> [DATASET]:
========================================================================

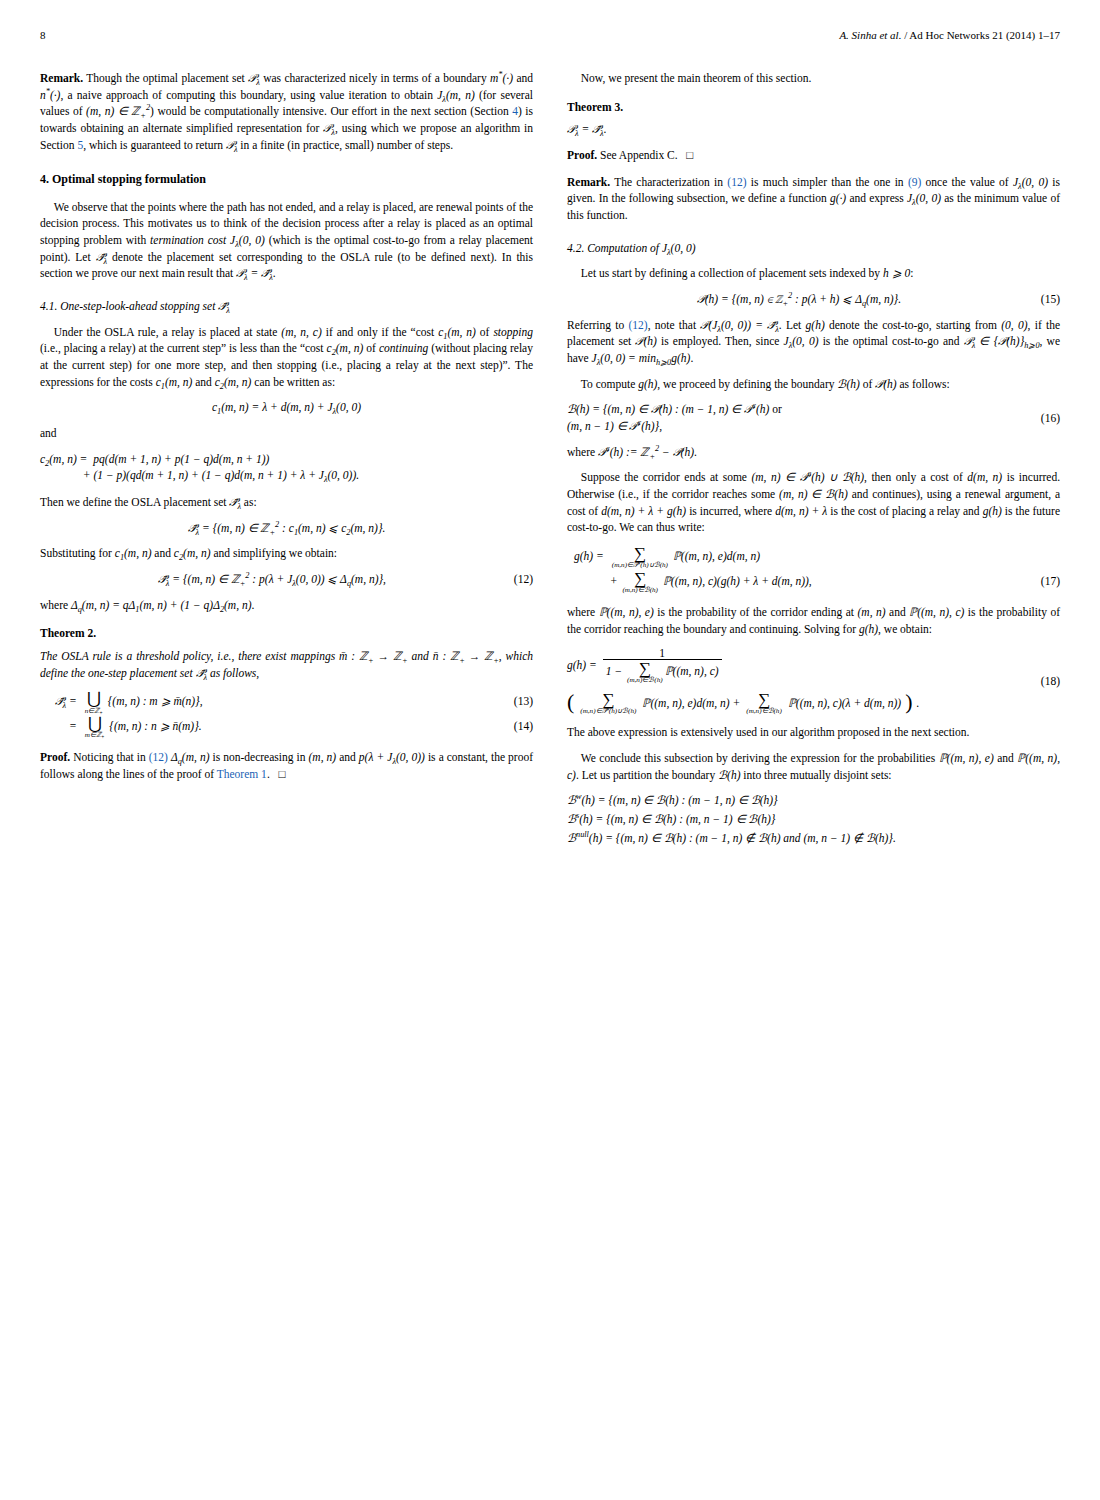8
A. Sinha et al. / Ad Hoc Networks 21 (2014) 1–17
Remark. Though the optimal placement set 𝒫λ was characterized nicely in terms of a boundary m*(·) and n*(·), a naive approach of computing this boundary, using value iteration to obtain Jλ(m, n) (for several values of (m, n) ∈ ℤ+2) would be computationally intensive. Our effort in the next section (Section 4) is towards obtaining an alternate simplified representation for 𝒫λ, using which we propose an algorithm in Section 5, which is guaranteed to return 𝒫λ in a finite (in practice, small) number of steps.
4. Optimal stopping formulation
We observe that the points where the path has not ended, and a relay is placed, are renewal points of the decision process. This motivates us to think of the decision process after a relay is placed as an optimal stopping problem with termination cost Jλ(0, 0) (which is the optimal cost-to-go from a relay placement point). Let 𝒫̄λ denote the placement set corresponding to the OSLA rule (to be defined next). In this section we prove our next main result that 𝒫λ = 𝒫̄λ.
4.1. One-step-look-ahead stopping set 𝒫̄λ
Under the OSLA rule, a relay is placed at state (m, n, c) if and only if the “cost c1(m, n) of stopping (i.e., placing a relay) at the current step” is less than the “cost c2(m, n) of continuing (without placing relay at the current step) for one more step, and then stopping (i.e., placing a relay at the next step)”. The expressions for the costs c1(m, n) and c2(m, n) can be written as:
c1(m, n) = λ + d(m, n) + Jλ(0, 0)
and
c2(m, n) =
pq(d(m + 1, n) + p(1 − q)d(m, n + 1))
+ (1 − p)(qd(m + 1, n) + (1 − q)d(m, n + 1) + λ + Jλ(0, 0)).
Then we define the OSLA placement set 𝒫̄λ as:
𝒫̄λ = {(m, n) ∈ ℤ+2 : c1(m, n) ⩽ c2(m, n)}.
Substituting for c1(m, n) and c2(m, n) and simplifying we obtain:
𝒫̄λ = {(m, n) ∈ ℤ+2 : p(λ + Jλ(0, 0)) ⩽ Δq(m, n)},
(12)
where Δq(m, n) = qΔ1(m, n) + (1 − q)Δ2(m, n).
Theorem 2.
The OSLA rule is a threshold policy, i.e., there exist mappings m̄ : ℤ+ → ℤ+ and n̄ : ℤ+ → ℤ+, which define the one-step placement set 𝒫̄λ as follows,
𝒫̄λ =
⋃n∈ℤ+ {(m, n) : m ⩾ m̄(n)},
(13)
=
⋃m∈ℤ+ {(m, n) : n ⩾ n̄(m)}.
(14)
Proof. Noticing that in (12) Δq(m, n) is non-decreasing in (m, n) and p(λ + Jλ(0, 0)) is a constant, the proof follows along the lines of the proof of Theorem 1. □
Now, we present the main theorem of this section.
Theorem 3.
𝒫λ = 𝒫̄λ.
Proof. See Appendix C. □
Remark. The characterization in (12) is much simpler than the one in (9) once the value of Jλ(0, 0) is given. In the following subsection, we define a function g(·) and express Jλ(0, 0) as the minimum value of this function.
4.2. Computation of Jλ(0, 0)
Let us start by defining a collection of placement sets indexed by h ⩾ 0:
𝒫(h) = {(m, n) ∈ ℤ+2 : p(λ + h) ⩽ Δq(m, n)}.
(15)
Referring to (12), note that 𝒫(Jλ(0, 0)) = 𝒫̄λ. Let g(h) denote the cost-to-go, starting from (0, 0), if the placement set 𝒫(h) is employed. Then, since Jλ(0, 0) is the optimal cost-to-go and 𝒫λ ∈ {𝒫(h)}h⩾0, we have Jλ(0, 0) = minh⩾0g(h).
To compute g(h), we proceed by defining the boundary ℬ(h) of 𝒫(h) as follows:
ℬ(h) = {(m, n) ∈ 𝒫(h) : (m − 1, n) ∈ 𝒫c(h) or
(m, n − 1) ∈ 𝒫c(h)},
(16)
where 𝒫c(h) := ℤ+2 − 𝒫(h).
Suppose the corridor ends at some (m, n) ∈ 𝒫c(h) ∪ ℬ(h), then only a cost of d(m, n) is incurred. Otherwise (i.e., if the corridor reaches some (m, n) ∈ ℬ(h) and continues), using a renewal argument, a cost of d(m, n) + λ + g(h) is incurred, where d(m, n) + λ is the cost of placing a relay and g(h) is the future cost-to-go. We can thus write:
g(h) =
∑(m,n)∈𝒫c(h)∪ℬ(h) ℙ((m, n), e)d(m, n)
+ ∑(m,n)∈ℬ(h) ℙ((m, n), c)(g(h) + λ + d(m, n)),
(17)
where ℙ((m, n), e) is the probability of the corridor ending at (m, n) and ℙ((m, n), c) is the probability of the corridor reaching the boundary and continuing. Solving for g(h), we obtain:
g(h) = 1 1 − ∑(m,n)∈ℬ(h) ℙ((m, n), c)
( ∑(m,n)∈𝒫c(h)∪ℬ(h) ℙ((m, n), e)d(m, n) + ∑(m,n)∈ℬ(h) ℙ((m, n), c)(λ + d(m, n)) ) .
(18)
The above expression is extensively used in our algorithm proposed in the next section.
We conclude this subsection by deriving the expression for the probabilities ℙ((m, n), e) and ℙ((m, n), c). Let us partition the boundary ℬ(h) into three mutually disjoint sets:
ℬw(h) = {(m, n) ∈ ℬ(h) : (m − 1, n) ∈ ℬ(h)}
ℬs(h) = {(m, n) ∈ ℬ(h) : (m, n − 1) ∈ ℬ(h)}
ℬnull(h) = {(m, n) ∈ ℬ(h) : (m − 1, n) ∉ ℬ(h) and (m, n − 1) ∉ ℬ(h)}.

========================================================================

A faithful copy of the data above is wanted, with every image left out.

> [THE ANSWER]:
8
A. Sinha et al. / Ad Hoc Networks 21 (2014) 1–17
Remark. Though the optimal placement set 𝒫λ was characterized nicely in terms of a boundary m*(·) and n*(·), a naive approach of computing this boundary, using value iteration to obtain Jλ(m, n) (for several values of (m, n) ∈ ℤ+2) would be computationally intensive. Our effort in the next section (Section 4) is towards obtaining an alternate simplified representation for 𝒫λ, using which we propose an algorithm in Section 5, which is guaranteed to return 𝒫λ in a finite (in practice, small) number of steps.
4. Optimal stopping formulation
We observe that the points where the path has not ended, and a relay is placed, are renewal points of the decision process. This motivates us to think of the decision process after a relay is placed as an optimal stopping problem with termination cost Jλ(0, 0) (which is the optimal cost-to-go from a relay placement point). Let 𝒫̄λ denote the placement set corresponding to the OSLA rule (to be defined next). In this section we prove our next main result that 𝒫λ = 𝒫̄λ.
4.1. One-step-look-ahead stopping set 𝒫̄λ
Under the OSLA rule, a relay is placed at state (m, n, c) if and only if the “cost c1(m, n) of stopping (i.e., placing a relay) at the current step” is less than the “cost c2(m, n) of continuing (without placing relay at the current step) for one more step, and then stopping (i.e., placing a relay at the next step)”. The expressions for the costs c1(m, n) and c2(m, n) can be written as:
c1(m, n) = λ + d(m, n) + Jλ(0, 0)
and
c2(m, n) =
pq(d(m + 1, n) + p(1 − q)d(m, n + 1))
+ (1 − p)(qd(m + 1, n) + (1 − q)d(m, n + 1) + λ + Jλ(0, 0)).
Then we define the OSLA placement set 𝒫̄λ as:
𝒫̄λ = {(m, n) ∈ ℤ+2 : c1(m, n) ⩽ c2(m, n)}.
Substituting for c1(m, n) and c2(m, n) and simplifying we obtain:
𝒫̄λ = {(m, n) ∈ ℤ+2 : p(λ + Jλ(0, 0)) ⩽ Δq(m, n)},
(12)
where Δq(m, n) = qΔ1(m, n) + (1 − q)Δ2(m, n).
Theorem 2.
The OSLA rule is a threshold policy, i.e., there exist mappings m̄ : ℤ+ → ℤ+ and n̄ : ℤ+ → ℤ+, which define the one-step placement set 𝒫̄λ as follows,
𝒫̄λ =
⋃n∈ℤ+ {(m, n) : m ⩾ m̄(n)},
(13)
=
⋃m∈ℤ+ {(m, n) : n ⩾ n̄(m)}.
(14)
Proof. Noticing that in (12) Δq(m, n) is non-decreasing in (m, n) and p(λ + Jλ(0, 0)) is a constant, the proof follows along the lines of the proof of Theorem 1. □
Now, we present the main theorem of this section.
Theorem 3.
𝒫λ = 𝒫̄λ.
Proof. See Appendix C. □
Remark. The characterization in (12) is much simpler than the one in (9) once the value of Jλ(0, 0) is given. In the following subsection, we define a function g(·) and express Jλ(0, 0) as the minimum value of this function.
4.2. Computation of Jλ(0, 0)
Let us start by defining a collection of placement sets indexed by h ⩾ 0:
𝒫(h) = {(m, n) ∈ ℤ+2 : p(λ + h) ⩽ Δq(m, n)}.
(15)
Referring to (12), note that 𝒫(Jλ(0, 0)) = 𝒫̄λ. Let g(h) denote the cost-to-go, starting from (0, 0), if the placement set 𝒫(h) is employed. Then, since Jλ(0, 0) is the optimal cost-to-go and 𝒫λ ∈ {𝒫(h)}h⩾0, we have Jλ(0, 0) = minh⩾0g(h).
To compute g(h), we proceed by defining the boundary ℬ(h) of 𝒫(h) as follows:
ℬ(h) = {(m, n) ∈ 𝒫(h) : (m − 1, n) ∈ 𝒫c(h) or
(m, n − 1) ∈ 𝒫c(h)},
(16)
where 𝒫c(h) := ℤ+2 − 𝒫(h).
Suppose the corridor ends at some (m, n) ∈ 𝒫c(h) ∪ ℬ(h), then only a cost of d(m, n) is incurred. Otherwise (i.e., if the corridor reaches some (m, n) ∈ ℬ(h) and continues), using a renewal argument, a cost of d(m, n) + λ + g(h) is incurred, where d(m, n) + λ is the cost of placing a relay and g(h) is the future cost-to-go. We can thus write:
g(h) =
∑(m,n)∈𝒫c(h)∪ℬ(h) ℙ((m, n), e)d(m, n)
+ ∑(m,n)∈ℬ(h) ℙ((m, n), c)(g(h) + λ + d(m, n)),
(17)
where ℙ((m, n), e) is the probability of the corridor ending at (m, n) and ℙ((m, n), c) is the probability of the corridor reaching the boundary and continuing. Solving for g(h), we obtain:
g(h) = 1 1 − ∑(m,n)∈ℬ(h) ℙ((m, n), c)
( ∑(m,n)∈𝒫c(h)∪ℬ(h) ℙ((m, n), e)d(m, n) + ∑(m,n)∈ℬ(h) ℙ((m, n), c)(λ + d(m, n)) ) .
(18)
The above expression is extensively used in our algorithm proposed in the next section.
We conclude this subsection by deriving the expression for the probabilities ℙ((m, n), e) and ℙ((m, n), c). Let us partition the boundary ℬ(h) into three mutually disjoint sets:
ℬw(h) = {(m, n) ∈ ℬ(h) : (m − 1, n) ∈ ℬ(h)}
ℬs(h) = {(m, n) ∈ ℬ(h) : (m, n − 1) ∈ ℬ(h)}
ℬnull(h) = {(m, n) ∈ ℬ(h) : (m − 1, n) ∉ ℬ(h) and (m, n − 1) ∉ ℬ(h)}.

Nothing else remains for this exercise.